久しぶりにジュラ紀付加体渡島帯の話題です...といっても,かなり古い話です.

このパノラマ写真は,北海道地質百選に載せようと見に行った時のものなので 2009 年6月のものですが,漁港改修で,なんとまったく立ち入りが不可能になっていたのでびっくり.昔は,右手に見える漁港の脇から入れたのですが,現在は,まるで要塞のような防波堤が設置されており,隙はまったくなし,防波堤もとっつきがなく,乗り越えることは不可能です.
もしどうしても入るとすれば,この写真の左側の海岸になんとか降りて,そこから岩場を渡って入れるような気もするんですが,確認してません.今のところは,立ち入りを阻まれてしまったというところです.

で,この露頭がなんで面白いかというと,海洋性岩石が,ほぼ源層序を保ったまま付加体中に孤立岩体として存在している,いわゆる『プロトリス』の典型的な例であるということです.



右の図は,現地質研の大津直さんが卒論で書いたものですが,実によくできたプロトリスの柱状図です.
最上部の石灰岩礫岩からは石炭紀の化石が出ていますので,下位の玄武岩は石炭紀あるいはそれ以前のものということになります.

柱状図から類推できるように,全体としては,海山・海洋島の周辺部の堆積相を示していると解釈されます.

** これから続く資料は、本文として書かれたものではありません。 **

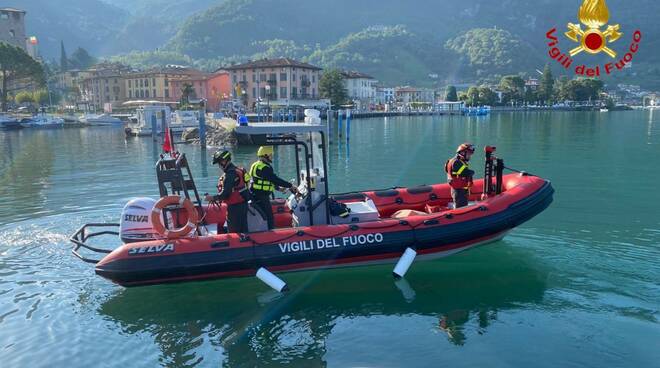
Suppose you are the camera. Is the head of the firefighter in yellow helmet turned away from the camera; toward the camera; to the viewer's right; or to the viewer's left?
to the viewer's right

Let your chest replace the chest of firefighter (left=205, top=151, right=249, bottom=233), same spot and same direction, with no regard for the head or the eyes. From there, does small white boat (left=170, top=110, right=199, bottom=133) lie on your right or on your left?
on your right

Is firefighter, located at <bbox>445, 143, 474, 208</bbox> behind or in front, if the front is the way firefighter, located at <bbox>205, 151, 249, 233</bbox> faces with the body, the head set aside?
behind
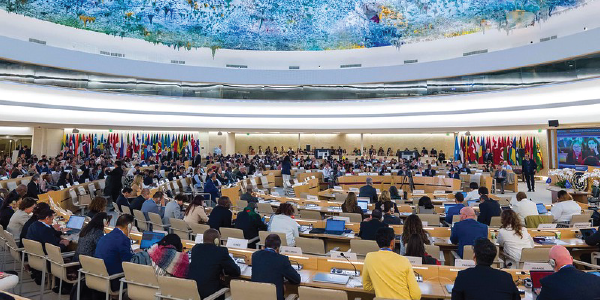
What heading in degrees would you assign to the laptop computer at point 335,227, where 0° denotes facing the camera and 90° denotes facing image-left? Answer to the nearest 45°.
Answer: approximately 0°

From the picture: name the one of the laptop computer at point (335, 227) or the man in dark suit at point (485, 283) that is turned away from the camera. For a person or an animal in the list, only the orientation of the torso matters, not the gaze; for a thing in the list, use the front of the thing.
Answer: the man in dark suit

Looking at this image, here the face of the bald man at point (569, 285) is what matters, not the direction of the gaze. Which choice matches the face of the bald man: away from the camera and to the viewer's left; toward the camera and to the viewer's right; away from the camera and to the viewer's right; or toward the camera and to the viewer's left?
away from the camera and to the viewer's left

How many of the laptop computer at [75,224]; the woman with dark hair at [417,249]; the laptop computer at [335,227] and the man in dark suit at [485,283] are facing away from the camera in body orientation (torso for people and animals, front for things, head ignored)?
2

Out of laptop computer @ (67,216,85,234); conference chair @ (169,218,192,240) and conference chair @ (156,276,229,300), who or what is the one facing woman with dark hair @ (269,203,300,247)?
conference chair @ (156,276,229,300)

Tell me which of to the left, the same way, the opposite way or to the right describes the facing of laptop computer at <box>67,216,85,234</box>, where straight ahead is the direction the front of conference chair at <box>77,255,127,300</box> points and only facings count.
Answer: the opposite way

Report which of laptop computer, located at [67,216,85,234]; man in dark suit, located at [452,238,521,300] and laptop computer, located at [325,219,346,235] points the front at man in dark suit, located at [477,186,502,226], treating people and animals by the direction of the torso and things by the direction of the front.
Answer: man in dark suit, located at [452,238,521,300]

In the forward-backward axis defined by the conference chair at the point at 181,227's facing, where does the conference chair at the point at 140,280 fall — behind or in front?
behind

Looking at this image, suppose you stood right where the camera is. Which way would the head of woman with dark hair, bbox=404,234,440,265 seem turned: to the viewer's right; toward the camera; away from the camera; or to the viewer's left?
away from the camera

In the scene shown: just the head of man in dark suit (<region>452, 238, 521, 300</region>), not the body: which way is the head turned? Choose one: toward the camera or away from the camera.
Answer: away from the camera

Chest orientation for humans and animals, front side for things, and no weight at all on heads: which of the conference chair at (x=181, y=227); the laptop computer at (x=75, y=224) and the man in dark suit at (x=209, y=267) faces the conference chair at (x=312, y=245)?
the man in dark suit

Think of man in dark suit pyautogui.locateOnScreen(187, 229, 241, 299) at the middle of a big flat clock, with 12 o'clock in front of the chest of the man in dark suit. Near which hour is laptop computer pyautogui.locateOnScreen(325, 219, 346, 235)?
The laptop computer is roughly at 12 o'clock from the man in dark suit.

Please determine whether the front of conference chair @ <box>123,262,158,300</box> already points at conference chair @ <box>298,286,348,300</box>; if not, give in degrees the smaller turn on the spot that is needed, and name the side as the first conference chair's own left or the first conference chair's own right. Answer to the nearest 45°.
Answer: approximately 90° to the first conference chair's own right
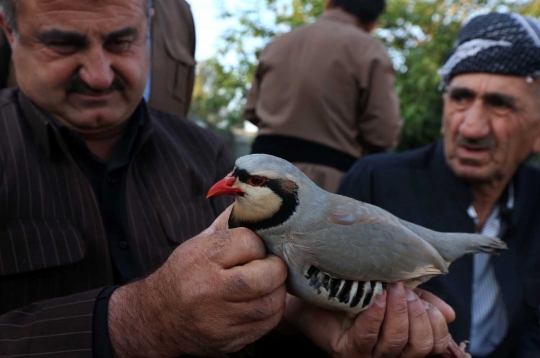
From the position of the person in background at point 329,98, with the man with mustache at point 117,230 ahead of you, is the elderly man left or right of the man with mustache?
left

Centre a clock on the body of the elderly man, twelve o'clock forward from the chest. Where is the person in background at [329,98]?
The person in background is roughly at 5 o'clock from the elderly man.

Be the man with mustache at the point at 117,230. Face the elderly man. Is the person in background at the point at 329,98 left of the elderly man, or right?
left

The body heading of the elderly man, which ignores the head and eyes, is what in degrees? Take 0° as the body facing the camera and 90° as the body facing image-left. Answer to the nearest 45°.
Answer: approximately 45°

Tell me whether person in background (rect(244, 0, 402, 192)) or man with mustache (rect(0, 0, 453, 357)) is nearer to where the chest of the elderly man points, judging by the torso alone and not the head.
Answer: the man with mustache

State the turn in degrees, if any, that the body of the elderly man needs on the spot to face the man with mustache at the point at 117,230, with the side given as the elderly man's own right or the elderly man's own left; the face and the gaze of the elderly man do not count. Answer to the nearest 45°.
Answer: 0° — they already face them

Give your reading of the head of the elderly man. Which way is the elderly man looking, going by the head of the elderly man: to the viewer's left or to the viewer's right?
to the viewer's left
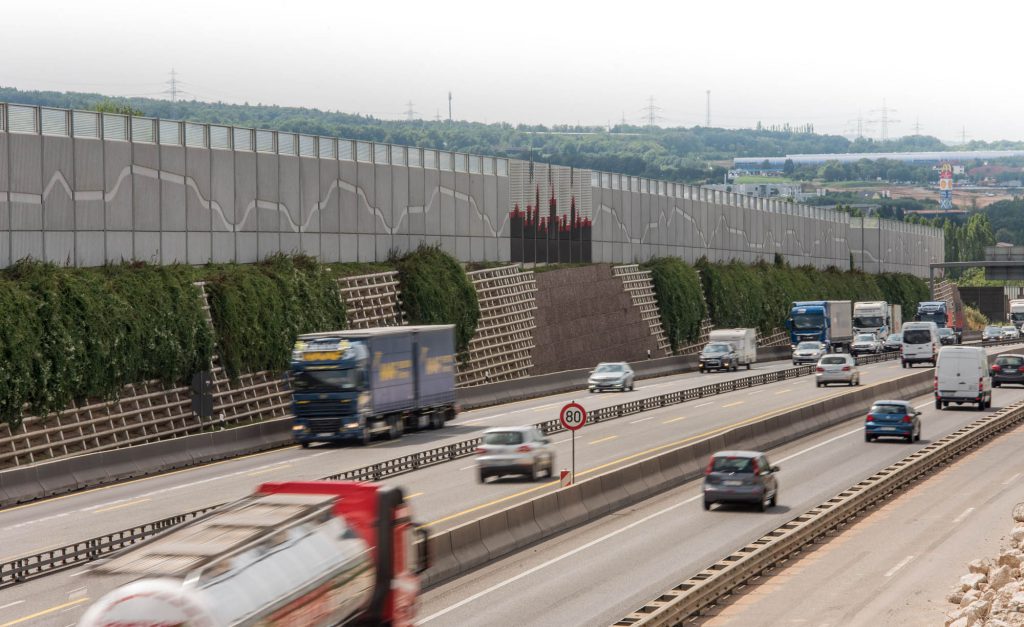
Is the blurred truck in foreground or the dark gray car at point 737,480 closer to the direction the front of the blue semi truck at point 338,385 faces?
the blurred truck in foreground

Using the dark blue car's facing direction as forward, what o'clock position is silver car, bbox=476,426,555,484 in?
The silver car is roughly at 7 o'clock from the dark blue car.

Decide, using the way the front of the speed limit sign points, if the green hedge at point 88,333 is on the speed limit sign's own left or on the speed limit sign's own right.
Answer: on the speed limit sign's own right

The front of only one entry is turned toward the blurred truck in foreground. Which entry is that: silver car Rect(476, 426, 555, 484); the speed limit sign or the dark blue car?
the speed limit sign

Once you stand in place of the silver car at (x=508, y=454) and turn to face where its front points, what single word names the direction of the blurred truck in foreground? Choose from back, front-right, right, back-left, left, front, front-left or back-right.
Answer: back-right

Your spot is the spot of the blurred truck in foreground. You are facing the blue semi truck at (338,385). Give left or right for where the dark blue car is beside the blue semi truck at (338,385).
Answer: right

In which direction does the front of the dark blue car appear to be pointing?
away from the camera

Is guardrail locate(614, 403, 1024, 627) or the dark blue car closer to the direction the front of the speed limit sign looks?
the guardrail

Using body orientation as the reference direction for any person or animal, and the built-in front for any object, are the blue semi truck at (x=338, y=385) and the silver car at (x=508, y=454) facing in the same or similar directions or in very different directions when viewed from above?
very different directions

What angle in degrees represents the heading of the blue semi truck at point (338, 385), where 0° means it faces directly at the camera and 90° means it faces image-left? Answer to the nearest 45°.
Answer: approximately 45°

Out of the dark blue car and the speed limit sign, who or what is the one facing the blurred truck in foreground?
the speed limit sign

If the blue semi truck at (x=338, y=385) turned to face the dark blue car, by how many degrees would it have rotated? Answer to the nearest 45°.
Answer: approximately 135° to its left
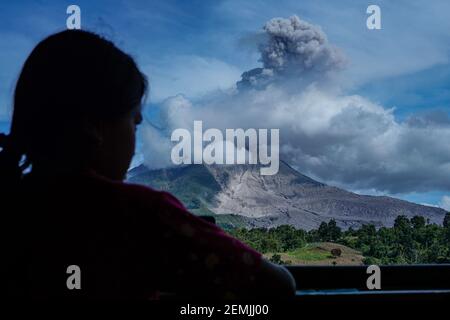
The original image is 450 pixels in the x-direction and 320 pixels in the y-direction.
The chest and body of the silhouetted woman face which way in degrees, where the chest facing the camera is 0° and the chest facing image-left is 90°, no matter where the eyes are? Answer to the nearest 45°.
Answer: approximately 225°

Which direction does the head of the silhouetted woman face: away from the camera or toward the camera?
away from the camera

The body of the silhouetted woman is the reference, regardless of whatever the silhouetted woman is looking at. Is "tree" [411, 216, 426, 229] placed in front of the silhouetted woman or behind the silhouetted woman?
in front
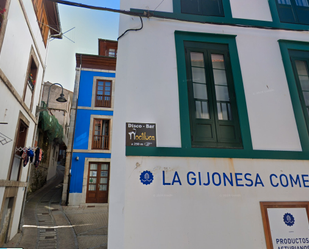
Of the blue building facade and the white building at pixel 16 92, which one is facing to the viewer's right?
the white building

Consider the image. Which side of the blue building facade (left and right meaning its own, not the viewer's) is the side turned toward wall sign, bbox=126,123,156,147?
front

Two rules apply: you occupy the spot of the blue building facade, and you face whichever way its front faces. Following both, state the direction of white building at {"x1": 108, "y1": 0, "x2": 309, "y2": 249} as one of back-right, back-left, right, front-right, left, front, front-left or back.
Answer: front

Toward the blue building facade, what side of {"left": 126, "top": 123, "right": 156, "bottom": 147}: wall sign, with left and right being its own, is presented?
back

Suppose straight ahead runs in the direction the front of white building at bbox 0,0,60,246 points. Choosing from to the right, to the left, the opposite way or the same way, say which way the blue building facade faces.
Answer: to the right

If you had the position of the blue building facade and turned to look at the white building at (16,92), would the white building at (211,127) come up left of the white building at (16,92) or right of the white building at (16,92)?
left

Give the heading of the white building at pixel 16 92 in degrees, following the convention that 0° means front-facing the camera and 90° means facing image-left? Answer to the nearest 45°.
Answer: approximately 270°

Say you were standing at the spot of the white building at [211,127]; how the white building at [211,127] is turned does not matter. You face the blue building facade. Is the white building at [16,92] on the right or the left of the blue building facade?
left

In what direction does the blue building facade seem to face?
toward the camera

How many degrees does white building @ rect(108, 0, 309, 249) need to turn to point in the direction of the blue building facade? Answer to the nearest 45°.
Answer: approximately 135° to its right

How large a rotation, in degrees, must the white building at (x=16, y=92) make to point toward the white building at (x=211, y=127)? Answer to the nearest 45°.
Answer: approximately 45° to its right

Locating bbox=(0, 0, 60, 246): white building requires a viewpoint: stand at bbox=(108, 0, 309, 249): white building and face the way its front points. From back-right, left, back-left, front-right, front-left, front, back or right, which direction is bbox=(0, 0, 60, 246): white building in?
right

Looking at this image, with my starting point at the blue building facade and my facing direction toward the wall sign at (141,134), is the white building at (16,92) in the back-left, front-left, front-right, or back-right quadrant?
front-right

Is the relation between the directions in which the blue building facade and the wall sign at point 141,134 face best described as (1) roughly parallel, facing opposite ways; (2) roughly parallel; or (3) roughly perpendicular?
roughly parallel

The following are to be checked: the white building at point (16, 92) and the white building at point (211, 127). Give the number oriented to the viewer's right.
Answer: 1

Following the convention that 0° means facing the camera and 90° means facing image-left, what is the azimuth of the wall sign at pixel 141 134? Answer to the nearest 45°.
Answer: approximately 0°
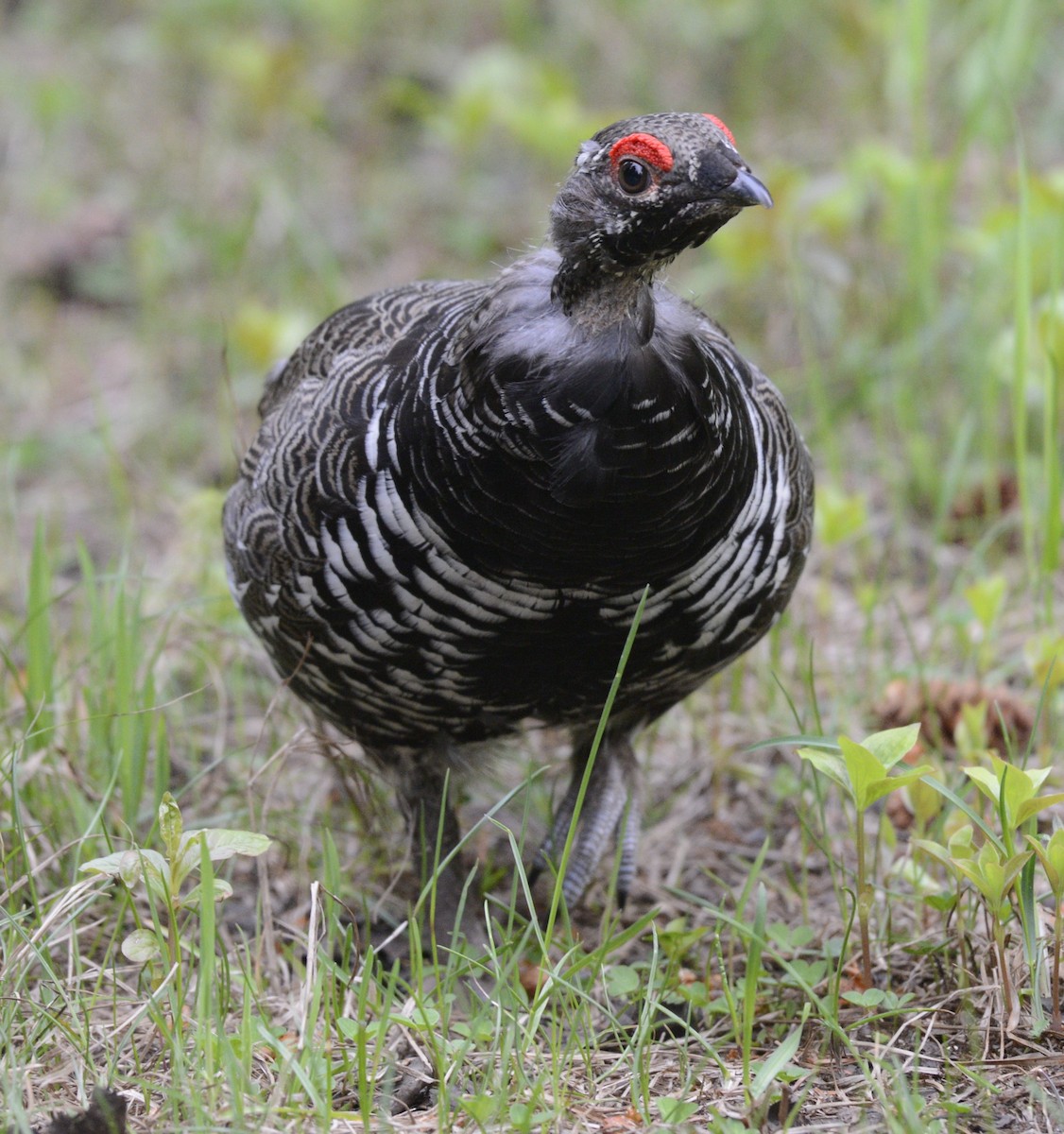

実は,上の改修工事がおこなわれる以前は,このプロトリスの下位に,変形・混在した黒色泥岩が密着~弱すべり関係で接しているのが観察できました.つまり,rootless というわけです.その部分は,改修工事で完全に取り去られてしまいました.
こういうのって,地質露頭のある意味宿命なのかもしれませんが,それにしても残念です.